Der russische Angriff auf die Ukraine hat laut Experten die weltweiten Energiemärkte nachhaltig verändert. Vor dem russischen Angriff lag der Heizölpreis bei rund 100 Euro je 100 Liter, nach dem Angriff dann kurzfristig sogar bei 200 Euro, sank dann aber wieder. Man habe es mit einer Sondersituation zu tun, sagt der Geschäftsführer des Vergleichsportals Heizoel24, Oliver Klapschus. Die fehlenden Gaslieferungen aus Russland wirkten sich auch auf die Ölpreise aus. Viele Betriebe stellten von Gas auf Öl oder Gasöl um, was die Nachfrage nach Öl und damit die Preise treibe. Auch die Währungsentwicklung habe Einfluss: Weil Öl in Dollar gehandelt wird, ist das aufgrund der Euro-Talfahrt besonders teuer.
„Baden-Württemberg ist ein Heizölland“
Weitere Unwägbarkeiten kommen hinzu. „Der Heizölpreis hängt auch von anderen Faktoren wie der Verfügbarkeit von Raffinerien und den Gewinnmargen der Raffinerien ab. Gerade in Ostdeutschland ist die Situation aufgrund der bisherigen Abhängigkeit von russischem Erdöl in den Raffinerien in Schwedt und Leuna unsicherer“, sagt Franziska Holz, Energieexpertin am Deutschen Institut für Wirtschaftsforschung (DIW). Dass die Heizölpreise so hoch seien, liege auch daran, dass der Rohölpreis weiter hoch sei. Die jüngsten Förderkürzungen der Ölallianz Opec+ sind Holz’ Meinung nach schon eingepreist.

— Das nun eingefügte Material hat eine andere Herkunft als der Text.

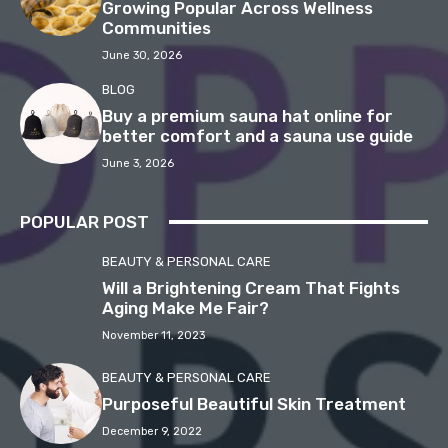
Growing Popular Across Wellness
Communities
June 30, 2026
BLOG
Buy a premium sauna hat online for
better comfort and a sauna use guide
June 3, 2026
POPULAR POST
BEAUTY & PERSONAL CARE
Will a Brightening Cream That Fights
Aging Make Me Fair?
November 11, 2023
BEAUTY & PERSONAL CARE
Purposeful Beautiful Skin Treatment
December 9, 2022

Regional sind die Preise sehr unterschiedlich, vor allem im Süden Deutschlands liegen sie in der Regel höher, was auch an der höheren Nachfrage liegt. „Baden-Württemberg ist ein Heizölland“, sagt Matthias Bauer von der Verbraucherzentrale Baden-Württemberg. Im Südwesten werden jede dritte Wohnung und mehr als 40 Prozent der Wohnhäuser mit Heizöl beheizt.
Kurzfristiges Comeback der Ölheizung
Und wegen der Preisturbulenzen an den Energiemärkten sind Ölheizungen bundesweit sogar wieder stärker gefragt. „Von Anfang Januar bis Ende Juli wurden zwölf Prozent mehr Ölheizungen im Vergleich zum Vorjahr von den Herstellern ausgeliefert“, sagte ein Sprecher des Bundesverbandes der Deutschen Heizungsindustrie (BDH) dem Redaktionsnetzwerk Deutschland. Demnach wurden zwischen Januar und Juli rund 29 000 Anlagen in Deutschland in den Verkehr gebracht. Im gesamten Vorjahr waren es etwa 45 500 Ölheizungen.
Für viele Kunden stellt sich die Frage, wann der richtige Zeitpunkt ist, den Heizöltank zu füllen. Kaufempfehlungen fallen Fachleuten aber schwer. Wer jetzt nicht dringend darauf angewiesen sei, der könne eher bis November warten, rät Experte Klapschus. „Wir sind mitten in der Hochsaison der Herbstbevorratung, was tendenziell zu höheren Preisen führt“, sagt er. Zumaln habe die Heizsaison begonnen.
„Heizölkunden müssen den Markt noch intensiver beobachten und an guten Tagen dann zuschlagen“, sagt Verbraucherschützer Bauer. Das heißt also Preise im Internet zu vergleichen oder verschiedene Heizölhändler anzurufen. Er empfiehlt, den Verbrauch genau zu überprüfen, nicht dass der Tank plötzlich leer sei und man ohne Brennstoff dastehe. „Die Heizöllieferanten haben unheimlich lange Wartezeiten, teils mehr als vier Wochen“, sagt er. Mehr Geld müssen in der Regel Kunden auch dann zahlen, wenn das Heizöl kurzfristig und in eher kleiner Menge geliefert wird. Bauer empfiehlt Verbrauchern, sich zusammenzutun und gemeinsam Heizöl zu bestellen. So ließen sich einige Cent je Liter sparen.
Niedrigwasser vom Rhein wirkt nach
Derzeit seien von Tag zu Tag relativ große Preissprünge zu beobachten, sagt Hans-Jürgen Funke vom Verband für Energiehandel Südwest-Mitte. Das führe dazu, dass Preise, die an einem Tag erhoben werden, am nächsten Tag schon überholt seien. So erklärt er sich auch die teils massiven Abweichungen der Südwestdeutschen Warenbörsen bei den Heizölnotierungen für den Großraum Stuttgart und Karlsruhe zu den tatsächlichen Marktpreisen und denen der Vergleichsportale im Internet. Weil nicht immer ausreichende Preismeldungen vorlagen, mussten die Notierungen schon ausgesetzt werden – auch diese Woche. Auch die durch das Niedrigwasser auf dem Rhein ausgelösten Preisturbulenzen sorgten nach wie vor für Verzerrungen auf den Produktenmärkten, sagt er.